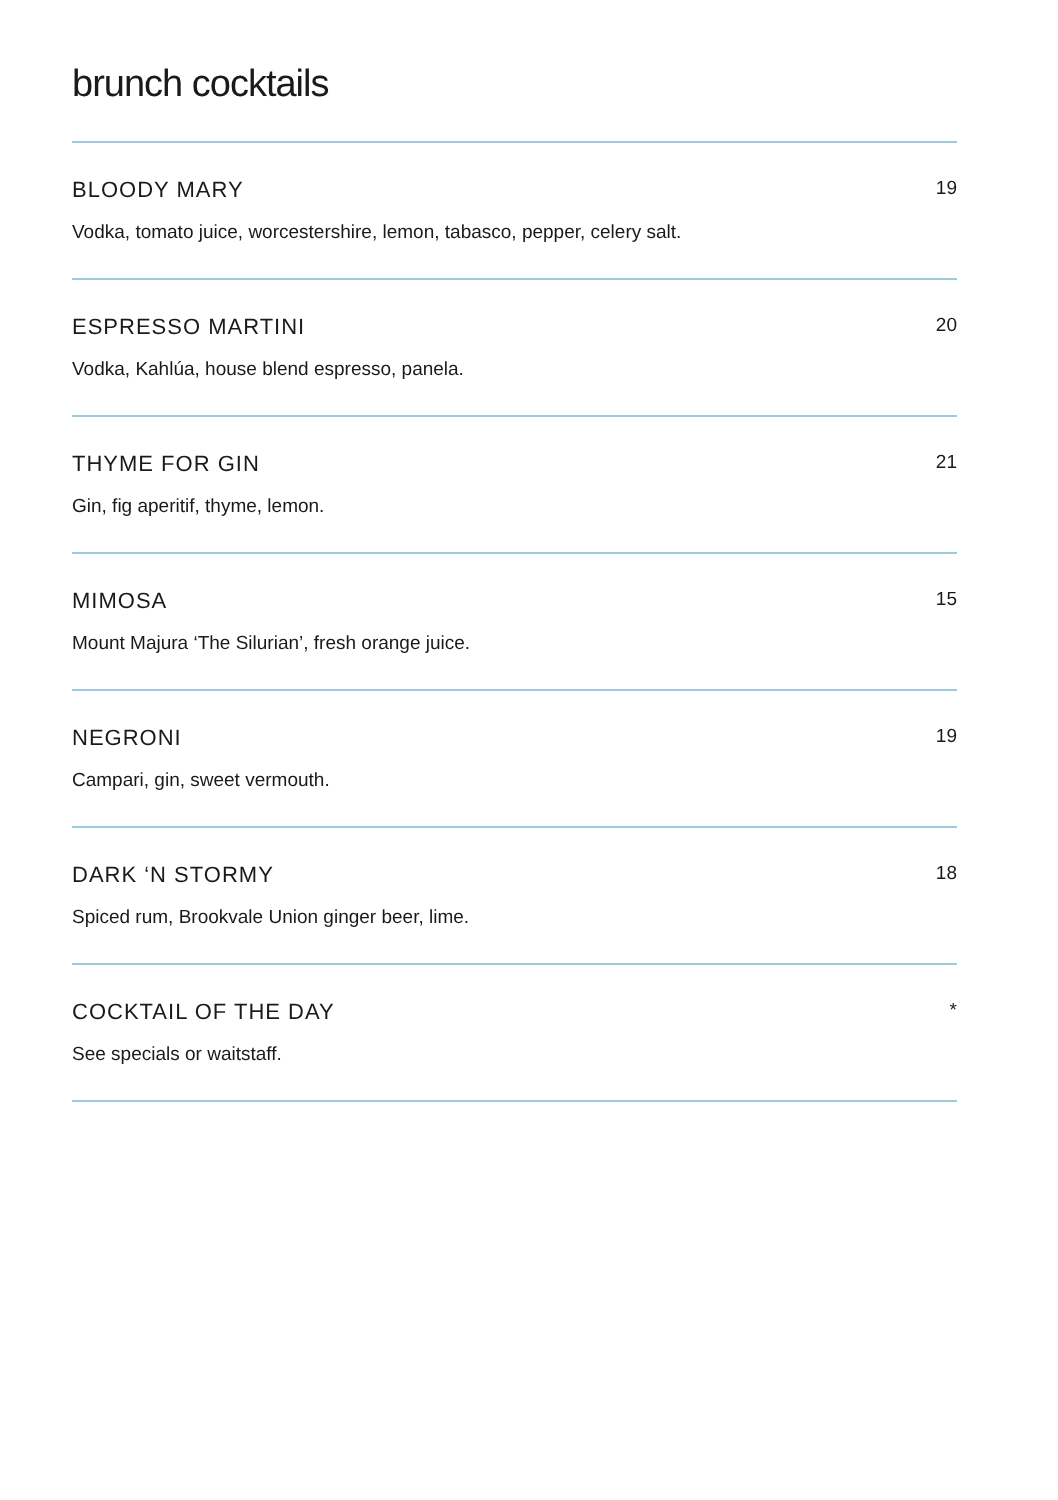brunch cocktails
BLOODY MARY 19
Vodka, tomato juice, worcestershire, lemon, tabasco, pepper, celery salt.
ESPRESSO MARTINI 20
Vodka, Kahlúa, house blend espresso, panela.
THYME FOR GIN 21
Gin, fig aperitif, thyme, lemon.
MIMOSA 15
Mount Majura ‘The Silurian’, fresh orange juice.
NEGRONI 19
Campari, gin, sweet vermouth.
DARK ‘N STORMY 18
Spiced rum, Brookvale Union ginger beer, lime.
COCKTAIL OF THE DAY *
See specials or waitstaff.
******
> _Work to complete_
Look through the entries above; copy each line where the string "juice" appears.

> _Response below_
Vodka, tomato juice, worcestershire, lemon, tabasco, pepper, celery salt.
Mount Majura ‘The Silurian’, fresh orange juice.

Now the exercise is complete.